Re-tried the same as above with the master branch from today. The results are certainly different, improved somewhat but still imperfect.

Yeah, it's very much a partial solution so far. It's working by default for the imdb lists etc...

For letterboxd, things are a little trickier as the list pages don't contain the imdb ids. They have to be requested for each one which slows things down a LOT.

I've added an imdb_id_filter option that you can enable if you want this turned on:

...
plugins:
  letterboxd:
    enabled: true
    imdb_id_filter: true
    list_ids:
      - ....

Ultimately, i'll add a plugin for the letterbox API which should solve this.

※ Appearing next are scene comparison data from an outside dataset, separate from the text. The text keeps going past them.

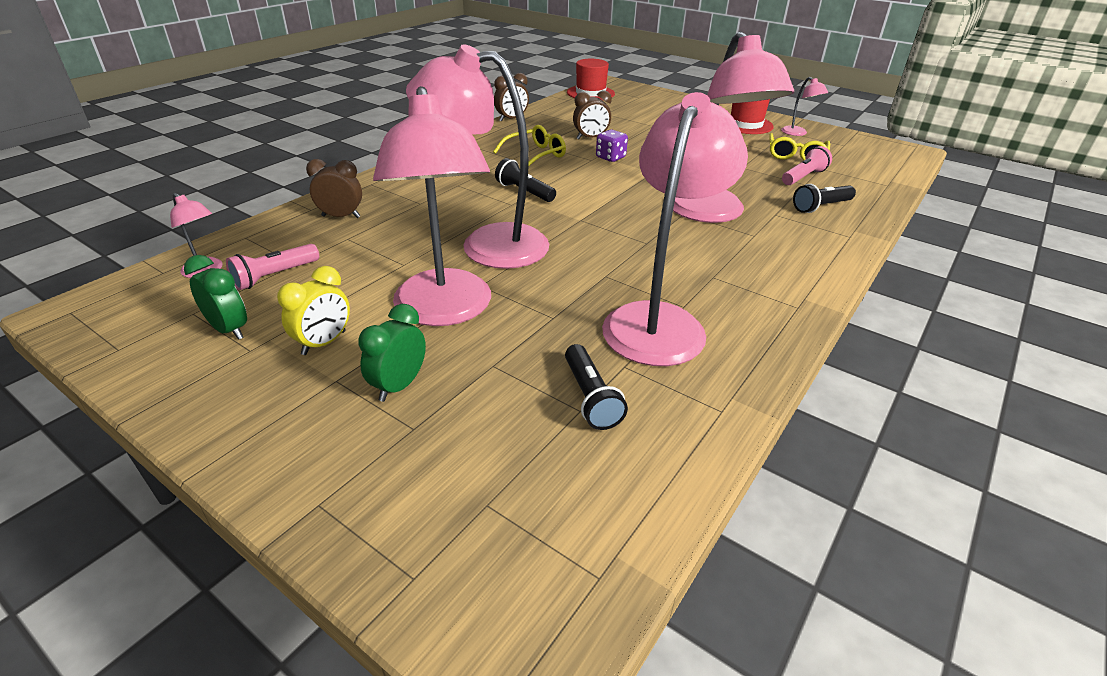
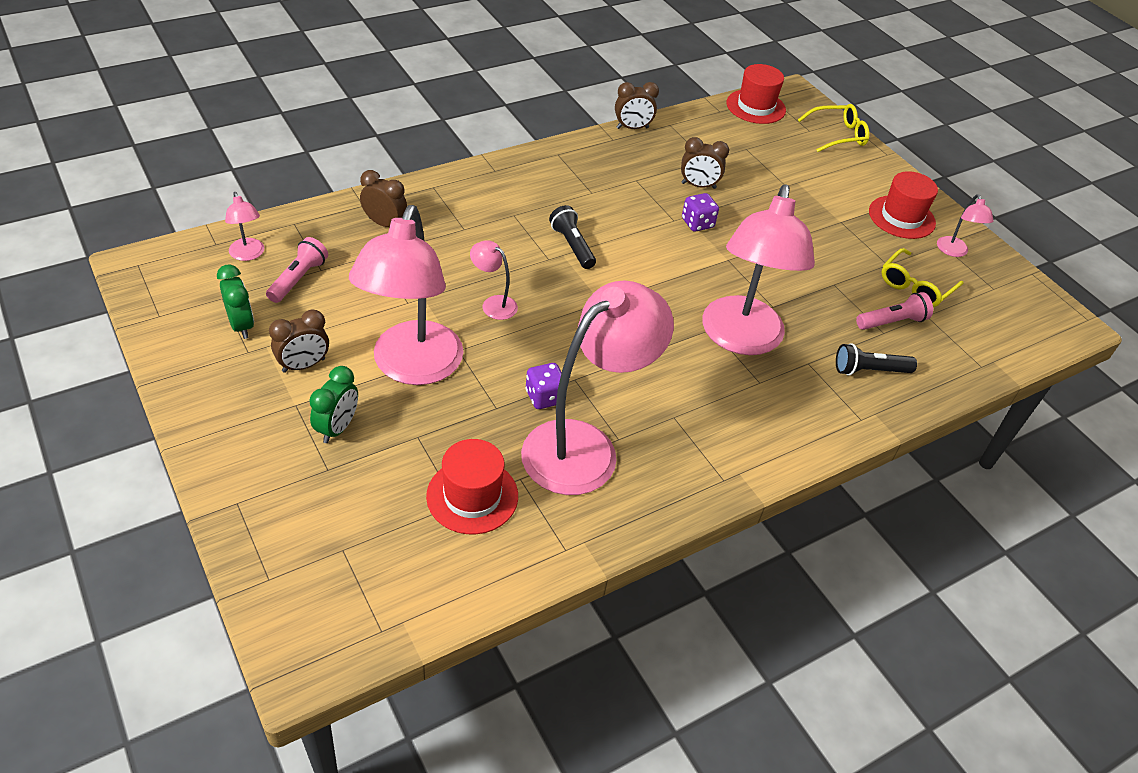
camera: 20 degrees right, 10 degrees up
(275, 276) = (298, 279): pink flashlight -> pink flashlight turned 135 degrees clockwise
(324, 343) = (303, 365): yellow clock -> brown clock
(399, 386) = (337, 428): green clock -> green clock turned 150 degrees clockwise
(487, 244) = (493, 304): pink lamp -> pink lamp, size x0.42
(536, 155) = (620, 194): yellow glasses -> yellow glasses (838, 135)
(590, 296) = (544, 397): none -> purple dice
(590, 397) = (472, 496): black flashlight -> red hat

mikewesten commented 5 months ago

... plugins: letterboxd: enabled: true imdb_id_filter: true list_ids:

I added that line to my config file with the new branch and unfortunately this fails for me. I thought maybe letterboxd.py also needed the toggle switched on as well (it's False by default), but even with that it also fails.

$ python main.py 2024-06-14 19:40:42.709 | INFO | main::43 - Starting up 2024-06-14 19:40:42.710 | INFO | main::44 - Starting initial run 2024-06-14 19:40:42.898 | INFO | main:main:29 - 2024-06-14 19:40:42.898 | INFO | main:main:30 - 2024-06-14 19:40:42.898 | INFO | main:main:31 - Getting list info for plugin: letterboxd, list id: mitchell/list/indiewires-best-plot-twists-of-the-21st-century/ Traceback (most recent call last): File "main.py", line 45, in main(config) File "main.py", line 32, in main list_info = plugins[plugin_name].get_list(list_id, config['plugins'][plugin_name]) File "/home/mike/Applications/Jellyfin-Auto-Collections-master/plugins/letterboxd.py", line 29, in get_list r = requests.get(f"https://letterboxd.com{movie.find('a')['href']}", headers={'User-Agent': 'Mozilla/5.0'}) AttributeError: 'dict' object has no attribute 'find'

However it sounds like letterbox API will be a better solution anyways.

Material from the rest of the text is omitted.